[UPDATE 16 March 2010: The link to the Silberstein/McGeever paper broke; I can only now link to the abstract of the published version]
Can something truly new arise in the world? Can a new phenomenon emerge because its underlying constituents reached a special level of complexity? This issue comes up often in discussions of consciousness, but the question of whether truly emergent phenomena exist arises in other contexts as well. I recently read an excellent summary of the topic in this paper by Michael Silberstein and John McGeever.
I’ve always disliked the idea of emergence in the context of accounting for human consciousness. In this case it seemed clear to me that the entire emergence/reduction debate only existed because of the highly dubious metaphysical assumption that the underlying world is the made of up lifeless matter obeying Newtonian mechanics.

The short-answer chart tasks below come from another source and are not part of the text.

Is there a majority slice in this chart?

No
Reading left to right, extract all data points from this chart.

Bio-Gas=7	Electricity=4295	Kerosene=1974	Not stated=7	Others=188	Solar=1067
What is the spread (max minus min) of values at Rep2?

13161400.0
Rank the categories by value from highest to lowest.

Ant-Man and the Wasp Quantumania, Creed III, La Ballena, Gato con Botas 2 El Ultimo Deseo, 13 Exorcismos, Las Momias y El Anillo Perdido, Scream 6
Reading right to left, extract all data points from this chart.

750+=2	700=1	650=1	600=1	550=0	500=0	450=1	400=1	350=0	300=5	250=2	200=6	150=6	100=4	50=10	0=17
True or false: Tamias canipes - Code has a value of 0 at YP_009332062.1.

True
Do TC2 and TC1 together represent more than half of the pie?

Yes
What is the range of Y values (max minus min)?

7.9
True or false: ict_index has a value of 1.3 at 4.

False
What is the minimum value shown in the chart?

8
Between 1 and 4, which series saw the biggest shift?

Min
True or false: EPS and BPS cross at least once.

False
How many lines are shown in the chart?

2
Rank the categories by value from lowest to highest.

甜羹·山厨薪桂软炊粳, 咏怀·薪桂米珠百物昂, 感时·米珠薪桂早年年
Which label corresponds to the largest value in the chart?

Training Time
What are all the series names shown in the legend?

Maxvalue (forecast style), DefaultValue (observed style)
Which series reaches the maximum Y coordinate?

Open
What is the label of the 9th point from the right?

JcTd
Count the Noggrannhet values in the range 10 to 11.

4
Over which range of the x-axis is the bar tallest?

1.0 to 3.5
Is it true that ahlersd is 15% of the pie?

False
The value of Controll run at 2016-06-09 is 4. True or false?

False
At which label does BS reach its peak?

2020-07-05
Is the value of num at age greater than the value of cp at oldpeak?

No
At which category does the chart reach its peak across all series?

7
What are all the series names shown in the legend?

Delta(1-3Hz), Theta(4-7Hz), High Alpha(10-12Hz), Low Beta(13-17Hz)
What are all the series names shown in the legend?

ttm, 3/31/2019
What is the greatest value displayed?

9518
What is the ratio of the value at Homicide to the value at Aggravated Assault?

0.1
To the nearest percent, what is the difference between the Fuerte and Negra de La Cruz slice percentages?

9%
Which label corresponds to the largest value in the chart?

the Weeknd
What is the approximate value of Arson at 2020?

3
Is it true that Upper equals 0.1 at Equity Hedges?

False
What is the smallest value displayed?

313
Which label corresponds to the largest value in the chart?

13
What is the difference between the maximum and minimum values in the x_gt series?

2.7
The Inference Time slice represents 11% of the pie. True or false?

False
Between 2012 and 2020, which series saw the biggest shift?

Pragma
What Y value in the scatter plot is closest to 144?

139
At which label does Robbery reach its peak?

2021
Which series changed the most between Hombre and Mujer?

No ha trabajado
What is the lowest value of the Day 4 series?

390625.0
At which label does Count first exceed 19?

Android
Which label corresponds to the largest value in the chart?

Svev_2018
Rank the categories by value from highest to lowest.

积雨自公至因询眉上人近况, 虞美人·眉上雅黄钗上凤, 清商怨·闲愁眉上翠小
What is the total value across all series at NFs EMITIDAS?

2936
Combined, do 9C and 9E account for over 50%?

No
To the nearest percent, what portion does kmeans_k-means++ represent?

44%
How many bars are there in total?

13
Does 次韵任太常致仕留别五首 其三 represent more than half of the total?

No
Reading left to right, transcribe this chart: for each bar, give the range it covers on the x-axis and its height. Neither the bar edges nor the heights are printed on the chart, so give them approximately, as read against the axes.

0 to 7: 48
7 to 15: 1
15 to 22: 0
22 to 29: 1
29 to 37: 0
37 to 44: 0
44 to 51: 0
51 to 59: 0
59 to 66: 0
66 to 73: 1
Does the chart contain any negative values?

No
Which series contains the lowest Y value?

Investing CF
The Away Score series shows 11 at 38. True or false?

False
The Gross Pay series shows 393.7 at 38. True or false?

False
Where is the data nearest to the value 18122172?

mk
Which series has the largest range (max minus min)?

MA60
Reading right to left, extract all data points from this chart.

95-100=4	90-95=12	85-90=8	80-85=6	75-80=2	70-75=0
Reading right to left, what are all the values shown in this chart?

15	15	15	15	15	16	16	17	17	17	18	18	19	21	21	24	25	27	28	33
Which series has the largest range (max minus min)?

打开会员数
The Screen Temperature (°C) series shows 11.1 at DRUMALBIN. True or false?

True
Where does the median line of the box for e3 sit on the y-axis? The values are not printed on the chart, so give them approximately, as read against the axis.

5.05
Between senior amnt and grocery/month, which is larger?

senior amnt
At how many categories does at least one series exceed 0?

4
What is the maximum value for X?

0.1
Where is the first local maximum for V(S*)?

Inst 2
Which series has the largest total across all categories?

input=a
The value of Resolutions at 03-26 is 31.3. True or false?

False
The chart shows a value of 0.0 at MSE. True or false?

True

As the reader knows from past posts, I believe the solution of the mind/body problem is the position known as panexperientialism. A simplified story of the road to panexperientialism goes like this:
{Belief that first person experience is a real and integral part of natural world}
{PLUS}
{Dismissal of emergence as a possibility}
{EQUALS}
{Panexperientialism}
In the paper, the authors argue that the best candidate for (ontological) emergence is the example of the correlation between entangled particles in a quantum context. The next best candidate (but the authors are less convinced) is in the area of complex (non-linear dynamical) systems.
An interesting project is to study whether the most common candidates for emergence in the macroscopic world may in fact follow from quantum mechanics.